Insisto fervorosamente en la lectura de Javier Marías, de quien devoro con gula y lentitud el volumen Lo que no vengo a decir (Alfaguara), que reúne sus colaboraciones dominicales en El País Semanal entre febrero de 2007 y febrero de 2009. Y reitero mi admiración y mi sorpresa por la escritura del madrileño. Mi admiración, porque encuentro en cada uno de sus escritos una serie de matices, ángulos interesantes y argumentaciones dignas de ser reflexionadas; mi sorpresa, por mi incapacidad para entusiasmarme con sus novelas como lo hago con sus otros escritos. Algo falla, y seguro que el problema está en mí.

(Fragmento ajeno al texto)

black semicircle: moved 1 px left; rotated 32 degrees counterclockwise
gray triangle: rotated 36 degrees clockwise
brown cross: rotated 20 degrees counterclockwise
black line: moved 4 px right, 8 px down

Inevitablemente, ciertos temas se repiten (cómo no habrían de hacerlo, después de décadas escribiendo artículos de opinión), pero la magia de sus líneas obra el milagro de que mi interés no decaiga jamás, hable de la Semana Santa, de la constante tendencia al ruido que tenemos los españoles, de la rapidez con la que cualquier novedad cultural se torna “vieja” en nuestro mundo acelerado, del torpe aparato lingüístico que manejan las feministas radicales, de los abusos que los políticos y los promotores inmobiliarios perpetran constantemente, de la actitud prepotente de ciertas instituciones, de la fina epidermis que está desarrollando buena parte de la población (hosca y agresiva con los demás, pero hipersensible cuando son ellos los “agraviados”), de la mala educación que suele imperar en las redes sociales o de los excesos del turismo gritón e invasivo.
Algo funciona mal (o al menos lo parece) cuando, tras años y años de denuncias periodísticas, análisis exhaustivos y argumentaciones sólidas contra las mentiras, los abusos y las infamias que cometen las grandes organizaciones ideológicas de este país (el PP, el PSOE, la Iglesia, etc), éstas continúan tan campantes, reiterando sus actitudes fraudulentas, prepotentes o abusivas y siendo creídas y apoyadas por la gente, que se niega a la contemplación de la realidad.
Eso dota a las colecciones de artículos del autor madrileño de un aire lánguido, como el que exhala un caminante que, malherido ya por la fatiga, sigue viendo el horizonte tan lejano como lo vio el primer día. Pero junto a este caminante siempre habrá un grupo de lectores que, animados por su brillantez y convencidos de su integridad, aplaudirán muchas veces a su paso: les ruego que me consideren incluido en ese grupo.